The stadium project has been a hugely successful process and one that has been in a strange and almost total contradiction to the apparently never ending chaos and confusion that has aflicted Everton on the pitch.

While the Toffees’ have staggered from one football crisis to another seemingly unable to ever get it right, the new ground has continued to inexorably emerge from the rubble on the dock front of the city.

Various landmarks in the build have been reached with re-assuring regularity and today comes news that several key further structures have been put in place.

Now, two thirds of the stands are in place and the new stadium is nearly finished and ready for a Blues’ team to run out and play within its environs.

I will be sad to see the club leave Goodison Park. She has been showing her age recently of course, but the Grand Old Lady has been the Toffees’ home since they moved from Anfield way back in 1892.

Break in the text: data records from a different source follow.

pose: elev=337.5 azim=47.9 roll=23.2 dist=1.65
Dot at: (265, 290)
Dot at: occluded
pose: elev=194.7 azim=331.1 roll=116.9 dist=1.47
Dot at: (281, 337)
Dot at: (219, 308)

The old ground has seen some outstanding teams grace the pitch, like the one built around arguably the greatest English centre-forward ever, Dixie Dean, in the twenties and early thirties.

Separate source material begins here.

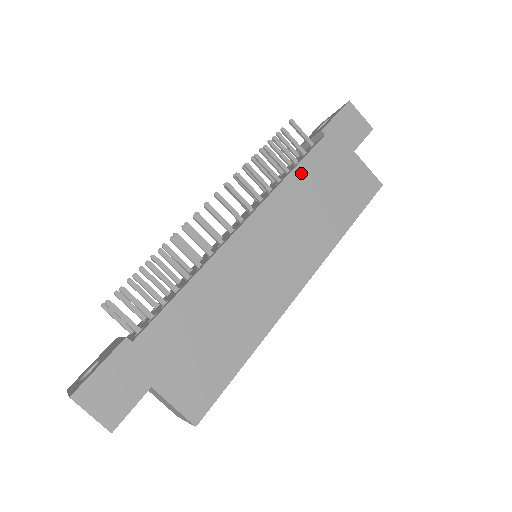
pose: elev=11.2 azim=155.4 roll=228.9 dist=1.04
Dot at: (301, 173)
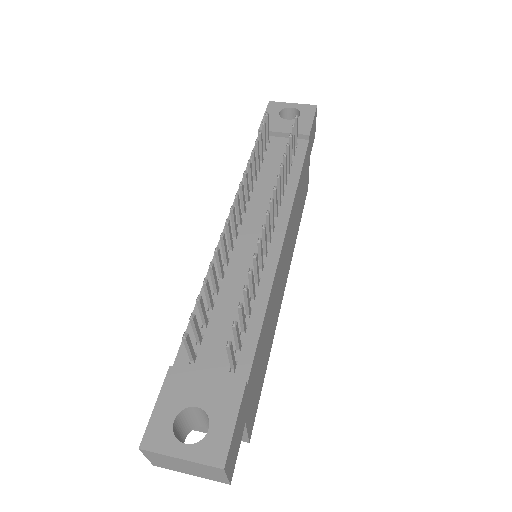
Dot at: occluded
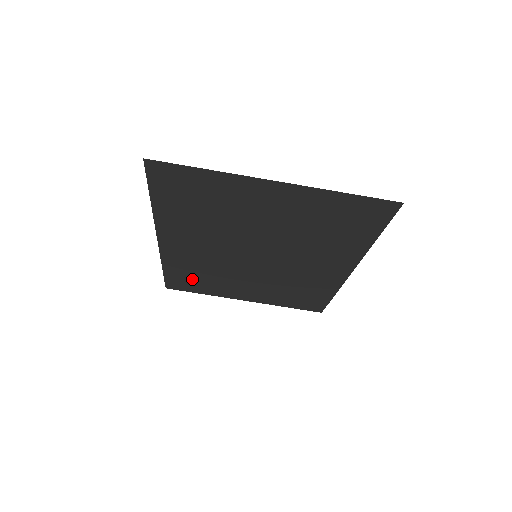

Or the superb sides that appeared throughout the 1960s with players like Alex Young, Alan Ball, Howard Kendall, Brian Labone and Joe Royale catching the immagination at a time when the ‘school of soccer science’ was arguably at it’s peak.

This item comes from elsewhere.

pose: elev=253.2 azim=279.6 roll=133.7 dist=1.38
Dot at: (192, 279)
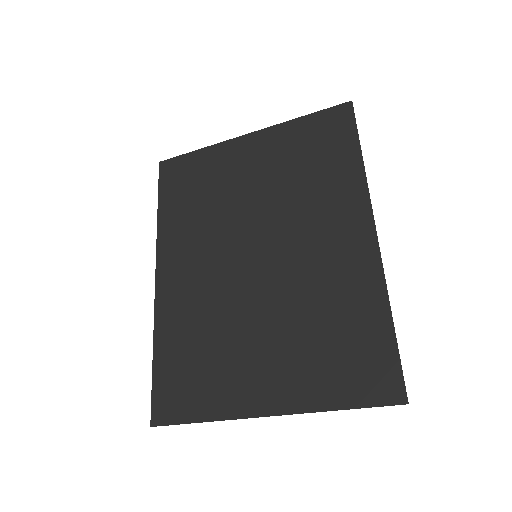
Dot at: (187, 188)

Then there was the team I remember most foundly from my youth, when Everton finally re-emerged from the shadows as a powerful force in the game during the mid-eighties to robustly challenge Liverpool’s depressing dominance of that decade.

Down the years eight championships (the club’s first was claimed at Anfield the year before the move) five FA Cups and a European trophy have been paraded around the old ground. Not a bad haul, although it could and should have been more.

But of course, eventually all good things come to an end and you have to move on.

The question is now, what sort of Everton team will be taking to that pitch in a year and a half when the final piece of the stadium is in place and it’s been polished up and prepared. And, most importantly what league will that side be in?

At the moment this is obviously very uncertain to know. The Blues’ have put themselves in a terrible position through so much failure and confusion over the last few years and face another tortuous relegation fight this season.

Sean Dyche has made a solid enough start to his reign, the latest of seven men each of whom has tried to bring success to this club since Farhad Moshiri took control of it.

Six points from a possible nine is pretty good going and better than most of us hoped for I suspect, especially after that deadline day disaster when not a single new face was added to the squad.

We all have to hope he can sustain this decent beginning and keep this club in the top flight in which they have spent all but three of their 135 years playing English League football.